(TEXTAUSZUG)
= = =

Lassen Sie uns noch weiter den Begriff "Reisebilder" verwenden. Und ich habe hier Kopien des englischen Malers William Thurner dabei. In der Kulturgeschichte lesen wir über Turners Rheinreise 1817:
William Turner ist schon ein gefeierter Künstler, schon 41 Jahre alt. Insgesamt vier mal bereist er dieses Deutschland. Am 24. August 1817, einem Sonntag, bei seiner ersten Rheinreise, erkundet William Turner St. Goar und Umgebung. Ganze Doppelseiten seines "Rhein-Skizzenbuches" füllt er mit großartigen Skizzen der Orte, der Burgen und Felsen. In St. Goar geht er zunächst unmittelbar an das Ufer und skizziert aus verschiedenen Blickwinkeln die Burgruine "Rheinfels". Dann läuft er am Ufer flussaufwärts und erhascht einen ersten Blick auf die Loreley, dem berühmtesten Felsen am Mittelrhein.

= = =

(QUELLDATEN)
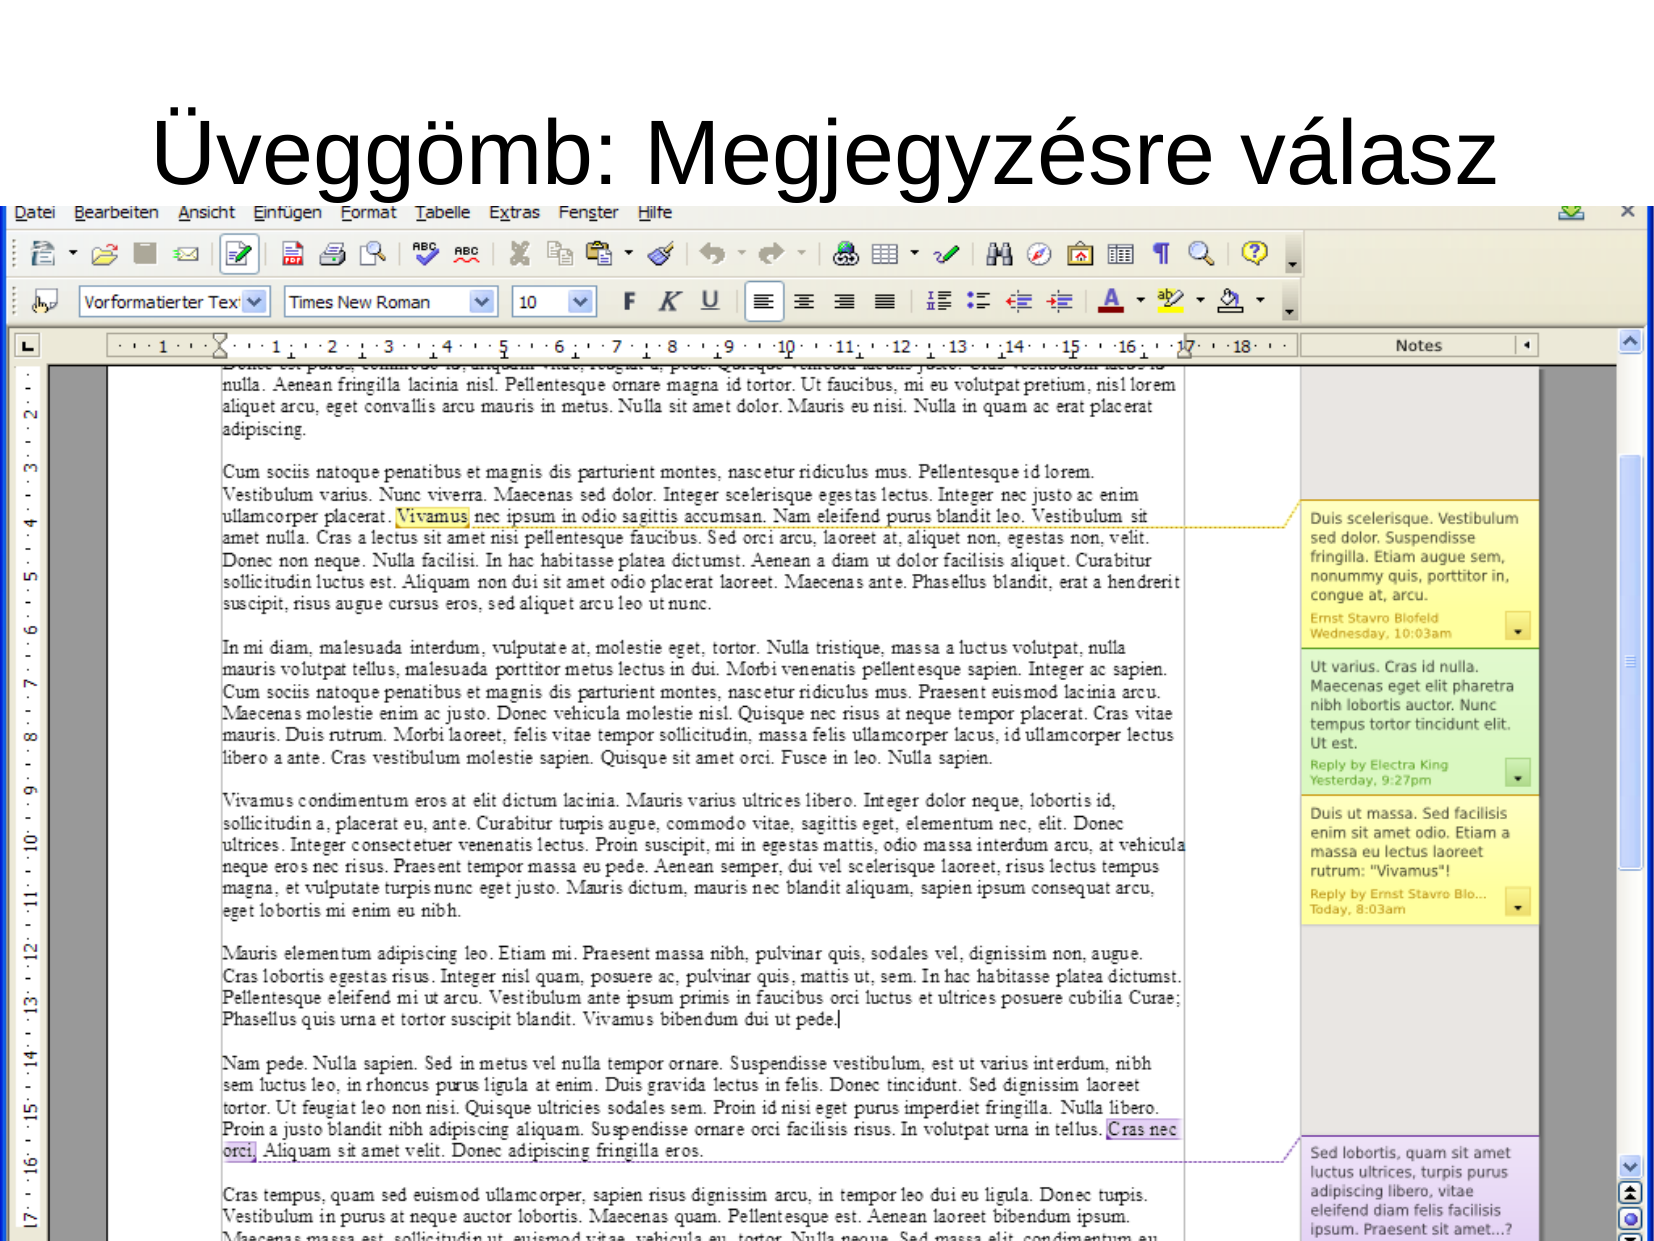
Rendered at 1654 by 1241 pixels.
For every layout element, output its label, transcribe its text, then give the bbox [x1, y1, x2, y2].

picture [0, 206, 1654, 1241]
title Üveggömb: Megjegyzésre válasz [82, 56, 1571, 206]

= = =

(TEXTAUFGABE A) An welchem Tag erkundet William Turner laut dem Textauszug über seine Rheinreise St. Goar und Umgebung?
(TEXTAUFGABE B) Nenne alle Motive, mit deren Skizzen Turner laut dem Textauszug über seine Rheinreise ganze Doppelseiten seines „Rhein-Skizzenbuches“ füllt.
(TEXTAUFGABE C) Knüpfe an den letzten Satz des Textauszugs über Turners Rheinreise an und schreibe ihn weiter.

(LÖSUNG A) Am Sonntag, dem 24. August 1817.

(LÖSUNG B) Orte, Burgen, Felsen

(LÖSUNG C)
Turner geht also intuitiv den gleichen Weg, den wir eben gegangen sind, durch den Rheinkies, hierher und zeichnet. Aber ich greife ein anderes Bild von ihm heraus, das er am folgenden Tag am Bingerloch skizziert. Ein riesiges Floss liegt satt und gemächlich im Wasser. Man kann die Anzahl der Baumstämme ungefähr hochrechnen. Etwa 250, vielleicht auch 300 Baumstämme, mit Seilen und Querhölzern stabilisiert. Auf dem monumentalen Floss zähle ich 16 Männer, am Ruder, beim Steuern. Ein kleines Holzhaus in der Mitte des Floßes mag als Wetterschutz und Kochecke dienen.
Das Floß, vermuten wir mal, könnte vom Oberrhein aus dem Schwarzwald kommen. So treibt es auf Turners Bild an einer typischen rheinischen Ortschaft vorbei. Turners berühmte Kunstfertigkeit mit dem honigfarbenen Licht und den Schatteneffekten lasse ich bewusst weg. Und ich male selber, ich male mir mit Hilfe dieser Kopie, male ich mir die Fahrt dieses gewaltigen Floßes aus. Wie mag es durch die Enge der Loreley durchschießen? Was passiert, wenn die äußeren Baumstämme des Floßes mit Wucht an den Klippen hängen bleiben? Stämme abreißen, durch die Luft wirbeln? Floßteile auseinander brechen? Die Flößer ins Wasser stürzen oder getroffen werden oder ihnen die glatten Stämme im Wasser das Bein einquetscht?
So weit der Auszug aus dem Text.